Digital Theatre is amazing for watching shows from across the pond. For a small charge you can rent filmed performances from hot West End tickets and there’s a really wide selection to choose from. I watched last year’s acclaimed production of Merrily We Roll Along, and not only was the show excellent, but the platform was super accessible. Lots of theater companies are featured too, like the RSC, the Menier Chocolate Factory, The Young Vic, and more.
RSC’s Live From Stratford-Upon-Avon broadcasts performances to cinemas around the world. So does Globe On Screen Check their online schedule for participating theaters in your area. DVDs are often released of these tapings.
Okay, honestly, the West End is on their game and Broadway needs to take note.

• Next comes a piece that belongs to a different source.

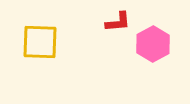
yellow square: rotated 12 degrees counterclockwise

National Theater Live is yet another British-based resource for watching hot West End performances. I’ve seen a number of these productions (Coriolanus, Curious Incident of the Dog in the Night-Time, Frankenstein, Habit of Art) and they’re all pretty awesome. The price of the ticket a bit more expensive than a normal movie ticket (usually $20-25), but it’s so worth it!
Unfortunately PBS is the only legal way that we know of to watch American Broadway productions. Watching fully-staged productions is even harder. Unless you get a magic pass to the New York Public Performing Arts Library, or you find magic bootlegs on Youtube, or your show gets a magic DVD release (like Passing Strange or Memphis) it’s kind of impossible. New York Philharmonic’s March production of Sweeney Todd with Emma Thompson will be aired on PBS’s Live From Lincoln Center series later this year. Great Performances is also amazing for catching filmed performances, and it looks like PBS is also amping up its digital game– you can now watch tons of recent performances, like Matthew Bourne’s Sleeping Beauty, Sting’s The Last Ship, David Tennant in Hamlet, and about 25 other full episodes (plus many more scenes and clips). Opera lovers have lots more options, since the Met Opera has an On-Demand service.